Le 19/02/1932, un écrit (feuille volante aux AD55) du conseil municipal nous apprend que la levée n'est toujours pas faite.
"M. le président lit la proposition du service vicinal en ce qui concerne la construction d'une chaussée insubmersible à Pouilly. Après examen de ces propositions, tant du coté financier que du coté technique, le conseil émet les conclusions suivantes :
1- La commune accepte de participer financièrement à ce projet jusqu'à concurrence de 50 000 francs. Somme qui ne pourra être dépassée.
2 - De l'expérience des diverses crues, il semble qu'un ouvrage de décharge de 90 mètres est superflu. Trois ouvrages(un à chaque extrémité et un au centre) d'environ 5 mètres seraient suffisant et réduiraient les dépenses permettant d'établir 2 voies charretières. De même de part et d'autre et à chaque extremité, il serait nécessaire d'établir une sortie sur la prairie obliquement par rapport à la levée"
Le conseil du 27/02/1932 accepte les plans et devis de la levée insubmersible. 49 000 Fr sont votés et seront financés par un emprunt.




Pour la petite histoire, voici un courrier d'Yvonne Luperne-Berthelemy (1909-2001) du 07/01/1991 :

"Les débordements de la Meuse m'ont fait penser aux inondations d'autrefois où, avec le pépère, nous allions en charrette à chevaux, en traversant la prairie inondée où l'eau arrivait jusqu'au ventre des chevaux, chercher les sacs de courrier à la gare.

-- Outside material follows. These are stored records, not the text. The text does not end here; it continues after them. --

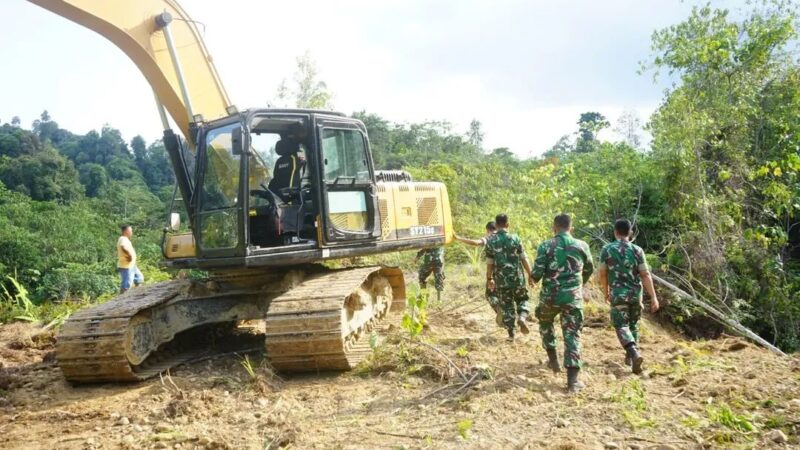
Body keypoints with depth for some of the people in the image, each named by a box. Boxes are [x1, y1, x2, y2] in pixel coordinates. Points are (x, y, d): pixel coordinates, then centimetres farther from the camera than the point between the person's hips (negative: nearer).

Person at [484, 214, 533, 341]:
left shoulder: (490, 242, -3)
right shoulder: (515, 238, -5)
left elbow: (489, 263, 0)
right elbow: (524, 259, -3)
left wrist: (489, 279, 12)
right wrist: (530, 275, 5)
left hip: (501, 280, 1)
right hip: (517, 278, -1)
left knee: (507, 306, 11)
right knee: (522, 300, 19)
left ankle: (511, 334, 13)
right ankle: (522, 317, -9)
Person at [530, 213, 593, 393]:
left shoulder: (545, 246, -6)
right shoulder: (581, 246, 3)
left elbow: (537, 273, -11)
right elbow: (589, 269, 19)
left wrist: (533, 280, 13)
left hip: (550, 296, -1)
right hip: (573, 297, 1)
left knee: (545, 324, 28)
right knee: (572, 335, 3)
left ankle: (553, 358, 31)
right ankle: (573, 379, -4)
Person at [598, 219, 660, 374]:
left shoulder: (607, 250, -5)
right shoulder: (637, 250, -4)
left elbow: (603, 274, 0)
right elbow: (645, 275, -7)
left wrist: (606, 292, 16)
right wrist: (654, 297, -5)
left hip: (618, 294, -2)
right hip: (635, 293, 2)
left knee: (621, 326, -1)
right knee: (633, 325, 18)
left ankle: (635, 354, -24)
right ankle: (630, 357, 27)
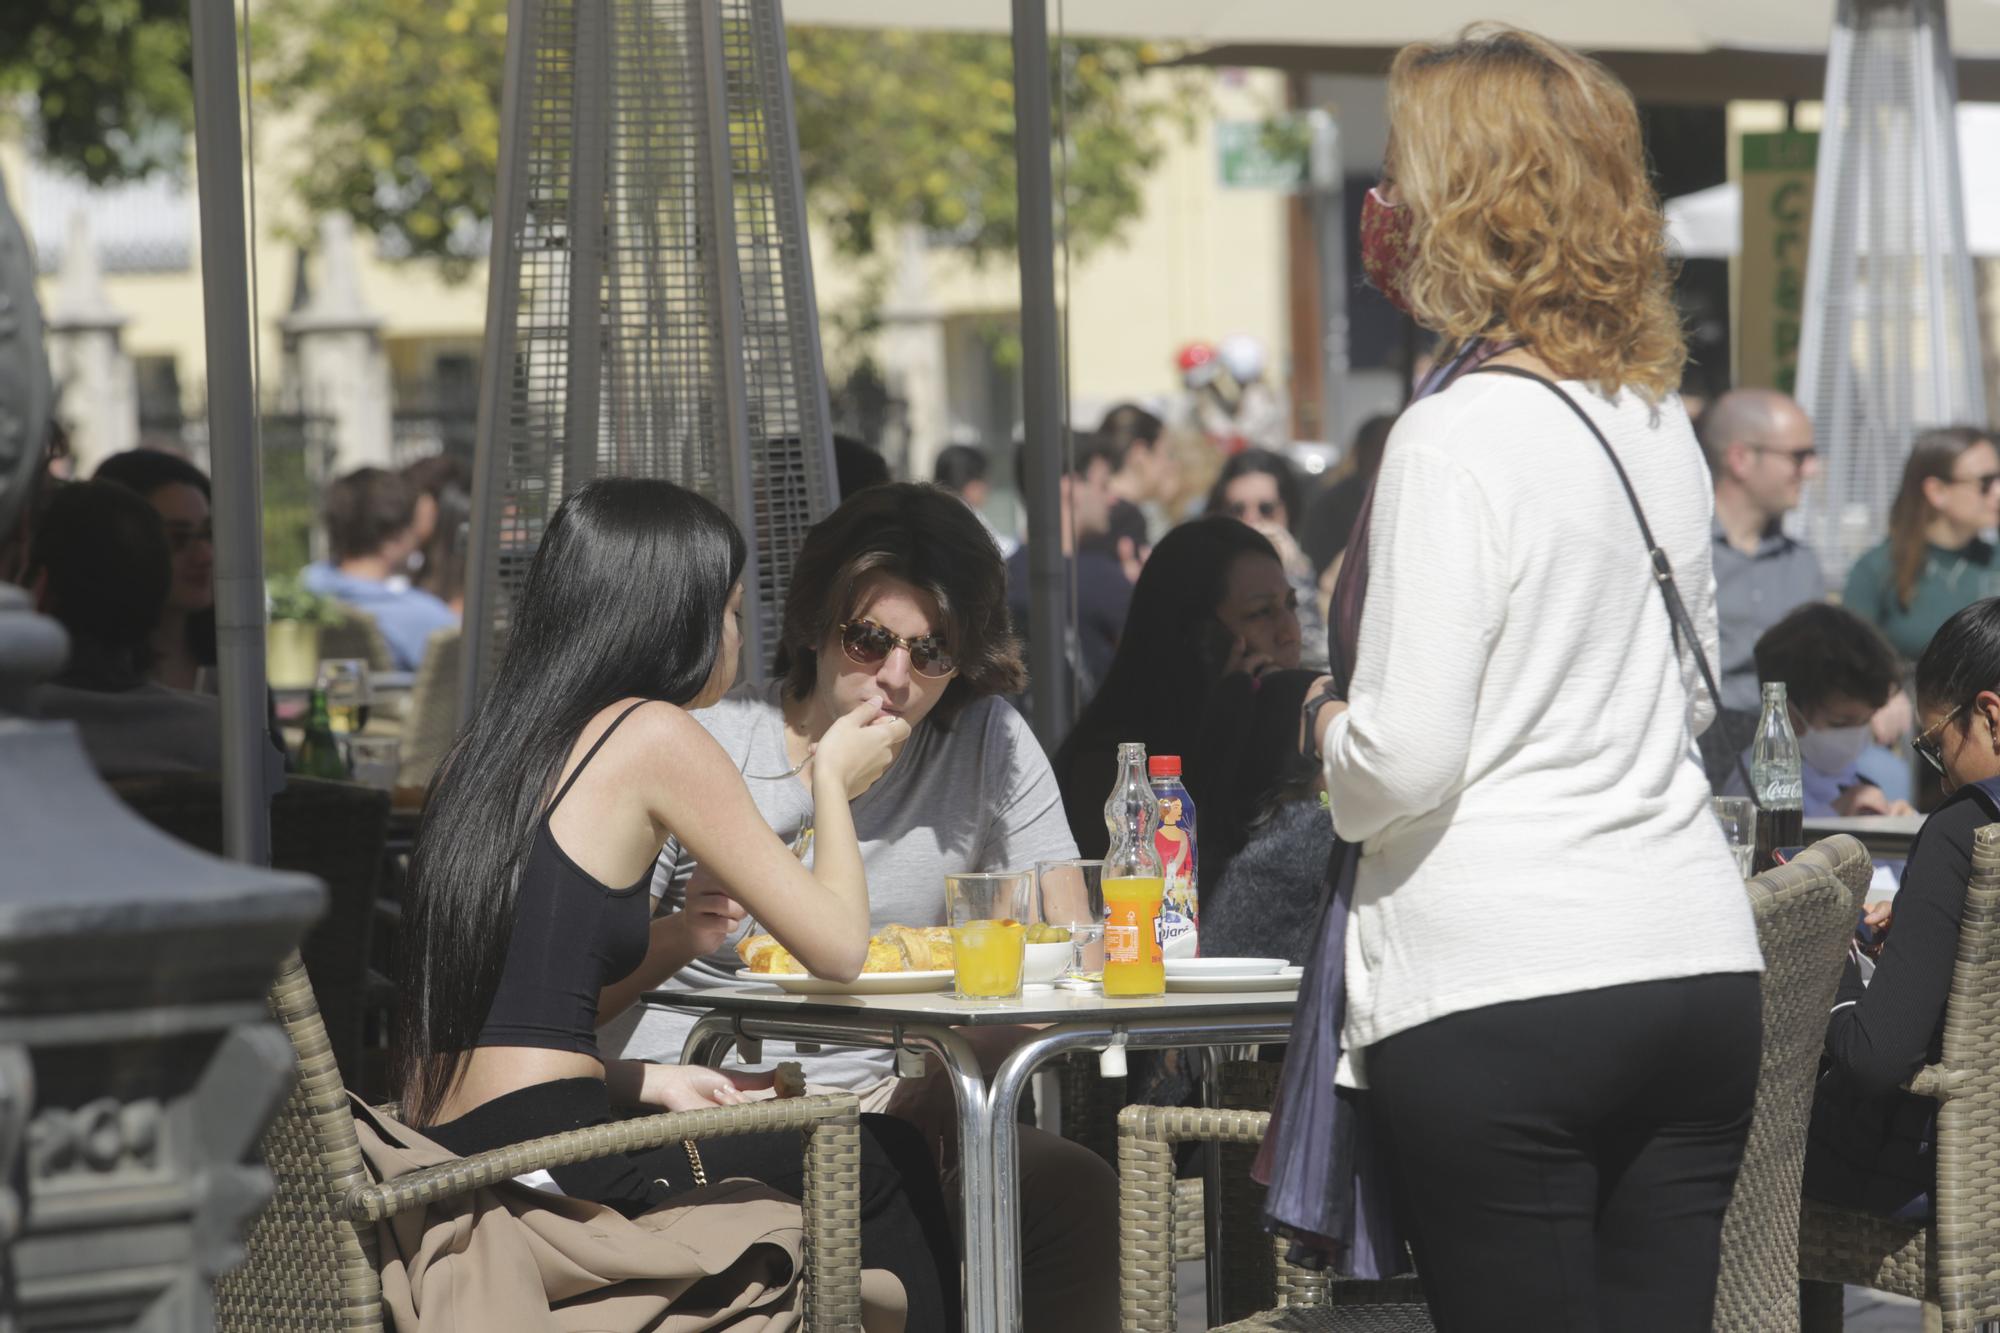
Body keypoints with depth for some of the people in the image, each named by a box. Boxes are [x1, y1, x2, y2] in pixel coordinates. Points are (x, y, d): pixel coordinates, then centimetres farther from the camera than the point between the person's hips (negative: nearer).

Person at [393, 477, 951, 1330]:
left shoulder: (488, 746, 15)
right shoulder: (652, 736, -7)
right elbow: (837, 944, -4)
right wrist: (833, 779, 12)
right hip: (546, 1164, -8)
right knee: (878, 1167, 14)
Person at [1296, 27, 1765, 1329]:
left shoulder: (1459, 433, -12)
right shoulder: (1658, 418, 11)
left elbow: (1403, 765, -14)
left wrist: (1325, 724, 5)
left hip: (1501, 993, -7)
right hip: (1701, 971, 7)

Le courant était très fort, les chevaux, de solides percherons, avaient besoin de toute leurs forces pour ne pas se laisser entrainer, et nous avec.
quelques arbres existaient le longe du chemin qui permettaient de se guider et de rester sur la route empierrée. C'était la période héroïque..."
Lettre communiquée par Anne Marie Guichard.
Le "pépère" était Alibé Adolphe Berthelemy, (1859-1937) facteur receveur à Pouilly.